# Gorilla Glue



## photoguy46 (Dec 14, 2005)

Can anybody tell me what will remove Gorilla Glue from my skin (hands). I have tried everything I can think of with no results?


----------



## hewee (Oct 26, 2001)

Try actone


----------



## Fred333 (Sep 17, 2007)

I would also try some spirits. That might be a little better then acetone.


----------



## JohnWill (Oct 19, 2002)

From their FAQ:


> *Q.What happens if I get Gorilla Glue on my hands or clothes?*
> 
> A. Wash hands with water and soap immediately. If Gorilla Glue dries on your hands, you will usually wait 3 to 5 days to wear it off. Apply hand cream or lotion regularly to help soften up the dried glue.
> 
> We recommend wearing gloves while gluing or a disposable brush.
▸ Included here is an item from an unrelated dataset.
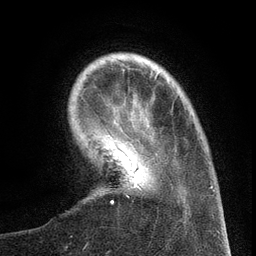
Breast MRI (dynamic contrast-enhanced), one axial slice; slice 26 of 134 in the series (ordered by position); cropped to one breast; dynamic contrast-enhanced series, time point 2 of 6 at this slice position (early post-contrast); 3 T; TE 2.7 ms, TR 5.6 ms; 1.2 mm slice thickness; 256 × 256 image matrix, field of view 160 × 160 mm. Female patient.
Annotated regions visible in this slice (semi-automatically segmented with operator editing):
- enhancing-tissue mask used for the functional tumour volume (all voxels passing the contrast-enhancement thresholds inside the analysis volume; usually the tumour): bounding box <105,129,157,203> (left, top, right, bottom; pixels)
Gorilla Glue cannot be removed from clothes easily so we suggest wearing old or protective clothing.


----------



## delta_2_4 (Sep 19, 2007)

Not sure if it will work for gorilla glue, but I used to get CA glue (super glue) on the hands all the time building R/C airplanes. Besides the usual acetone or spirits, medium sand paper can take down the rough spots as long as you're not too rough on the skin.


----------



## kiwiguy (Aug 17, 2003)

I know what you mean. I find that amputation is often the fastest method.

It literally does have to wear off in some cases.


----------



## [email protected] (Jul 16, 2003)

I sell Gorilla glue... We tell people about washing right away.. but it never works... 

you could try some accetone or even some straight gas.. but it will wear off in a few days.


----------



## Soundy (Feb 17, 2006)

Lure it off with a banana


----------



## Rollin_Again (Sep 4, 2003)

This should work 










Regards,
Rollin


----------



## Soundy (Feb 17, 2006)

Hmmm, good idea, but if the glue is on your "strong" hand, it may be hard to run it one-handed. Maybe try one of these instead:


----------



## Stephen47 (Oct 4, 2002)

time


----------



## Guyzer (Jul 3, 2004)

Stephen47 said:


> time


It's 5:50PM here.


----------



## Gabriel (May 2, 2003)

Stephen47 said:


> time


Hey wait a minute......don't time me out before I get my answer in


----------



## Gabriel (May 2, 2003)

Guyzer said:


> It's 5:50PM here.


Hey bud....I was first


----------



## Guyzer (Jul 3, 2004)

Gabriel said:


> Hey bud....I was first


Not according to the posts budette'


----------



## NanaHonee (May 26, 2008)

I used Vaseline Intensive Care - Total Moisture - lotion to remove Gorilla glue from my
hands. You need to rub it in for a minute and remove it with a semi-coarse rag. It worked
for me..... I think it will work for you, too.


----------



## Mr. Newton (Aug 26, 2006)

try GOO GONE,,,i use it 4 many things,like getting rid of labels,grease,markers,,,you can buy it at the hardware store..works for me!
It will take the glue off your hands & is safe to use on your hands..(in my experience)


----------



## fraz1 (May 14, 2008)

try degreaser in a spray can.rub it in and wait a bit then use a bit more to break up any thicker spots.carbarretor cleaner will remove almost anything but use in a ventilated area and wash hands straight away and apply hand moisteriser.goo gone is excelent but not always available in some stores.I am a industrial cleaner and do this stuff every day.


----------